If you are interested in one of these two extreme sports you should have knowledge about basics about these things. I will try to share some info about both of these disciplines. For further info try contacting people that are already experienced ice climbers or winter backpacking enthusiasts.

Heavily inclined frozen surfaces like icefalls and rock covered with frozen water are polygons for ice climbers. That means that ice climbing is pretty self-explanatory discipline. So ice climbing is an activity in which people try to ascend and overcome places that fit into description above.

If you are interested you should also know that there are two sub-disciplines of ice climbing, alpine ice climbing (where alpine ice climbing is usually just one and possibly last stage high mountain take ) and water ice climbing (while water ice climbing is independent take, and places that are chosen are usually chosen because of their technical difficulty. )

While we are at difficulty topic, you should also get familiar with grades of waterfall ice climbing. There are 8 waterfall ice climbing difficulty grades ( 9 if you include mythical WI7 grade, a climb every ice climber dreams, but those are still only dreams because there are no confirmed WI7 grade ice waterfalls ).

Grades range from easiest WI2 grade waterfall climb which is a 60 degrees ice waterfall without near-vertical stages of any size, up to WI6 and WI6+ where WI6 represents a constant vertical climb without resting that goes up to 60 meters in one take. WI6+ is an extreme version of WI6 grade climb and includes overhanging stages of a no rest climb.

Winter backpacking

Backpacking in general is an outdoor hiking activity that can last few days and includes backpacks that are carried by hikers and those backpacks contain all supplies that are needed for that hiking expedition.

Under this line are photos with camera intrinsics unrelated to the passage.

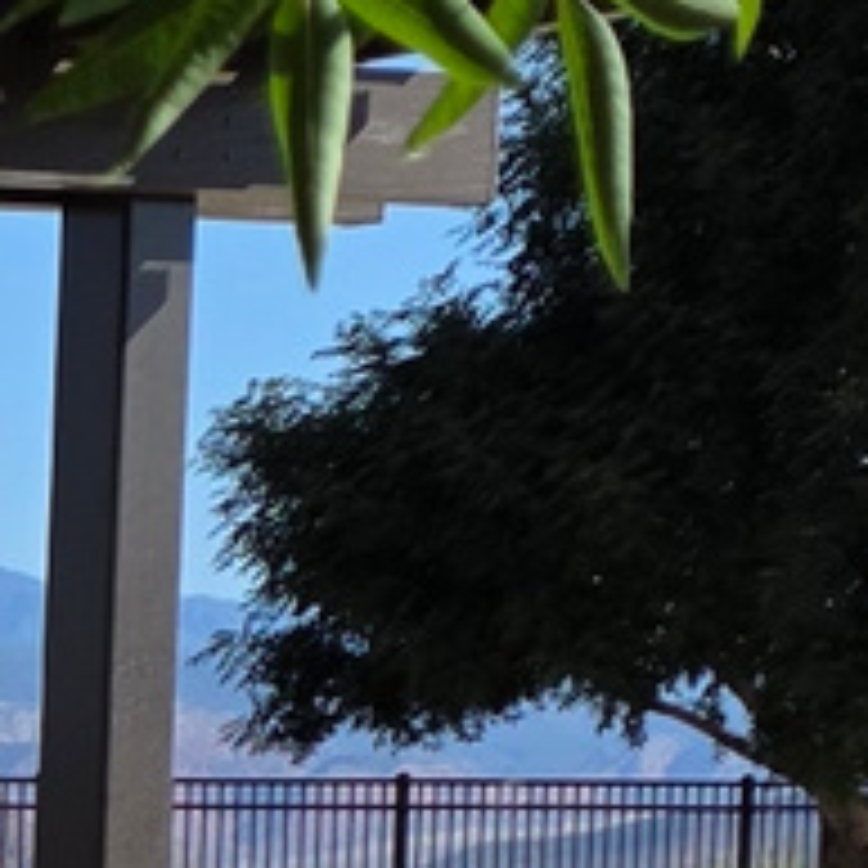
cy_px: 1880
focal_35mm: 216
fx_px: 6128
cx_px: -1907
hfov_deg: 7.1
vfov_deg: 7.7
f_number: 1.7
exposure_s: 1/5958
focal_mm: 6.3
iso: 80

These supplies can vary, but few basic things for backpacking are: food, clothing, bedding, stove, water and cooking pit and tents. There are some a bit more extreme backpackers that from this basic list exclude things like water ( they search natural wells ), cooking pits ( they use alternative ways of cooking ) and sometimes they exclude tents and they build overnight shelters with things they find in nature ( this is a bit more extreme and is not advised for amateurs ).

Backpacking can include tents in which case rudimentary camps are built for staying overnight. In some parts of the world there are camp sites with already built accommodation for hikers.

Winter backpacking is a recreation only advised for experienced people because it requires skill to set camps and not to freeze to death. Weight of the backpacks is also increased because of winter clothing and few addition things required for winter backpacking. Some of these things include extra layers of bedding to avoid frostbite, extra clothing (wet clothing is no-no on winter backpacking, and you need a lot of clothes because you will sweat like crazy ), skis, snowshoes etc. As I said, this is not an activity for weak and inexperienced people. It can be even regarded as extreme sport, and if you are not extreme and if you feel cold in winter even under your blanket, then this is not for you.